Franz Marc’s legacy as an artist and leading figure in German Expressionism, was to redefine the nature of art to a more abstract and spiritual level, viewing the world through the eyes of animals. His move from representational forms to pure abstraction led the way forward for future generations of painters and his use of bright colors to achieve emotions and a sense of spiritualism have influenced artists such as Jackson Pollock and Willem de Kooning, as well as the color field artists, notably Mark Rothko.

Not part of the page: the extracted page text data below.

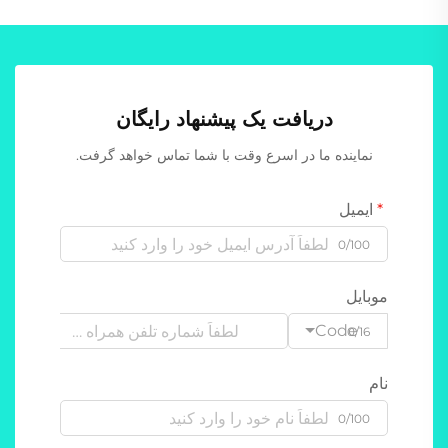
دریافت یک پیشنهاد رایگان
نماینده ما در اسرع وقت با شما تماس خواهد گرفت.
ایمیل
0/100
موبایل
Code
0/16
نام
0/100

After the National Socialists took over the Government of Germany, later becoming the Nazi party, modern art was suppressed and from 1936 and 1937, many artists, including Franz Marc were condemned as degenerative artists and their painting removed from museums. Marc had some 130 works removed, and his painting Blue Horses was sold to the Musee des Beaux Arts in Liege, France, while Landscape with Horses was found in 2012, along with over one thousand other paintings, in the Munich apartment of Cornelius Gurlitt, whose father Hildebrand was one of Hitler’s four official art dealers.
More recently in 2017, the family of Kurt Grawi demanded the restitution of Marc’s painting The Foxes, which had found its way to the Kunstpalast Museum in Dusseldorf after being confiscated from Grawi who had owned the painting before the Nazis came to power. The German Advisory Commission ruled in 2021 that the painting should be returned to the Grawi family.
The Franz Marc Museum in Bavaria is dedicated to the works of Marc and holds some 150 of his paintings and works by his contemporaries including Paul Klee, Wassily Kandinsky, Max Beckmann, Gabriele Munter and Alexej von Jawlensky.
Franz Marc’s most expensive painting sold at auction was in London in 2008 at Sotheby’s when $24 million was paid by a private Russian buyer for Weidende Pferde 111, Grazing Horses 111. This was a record price achieved by any artist in 2008 for a Modern or Impressionist work, and is the only example of Marc’s horse paintings remaining in private hands.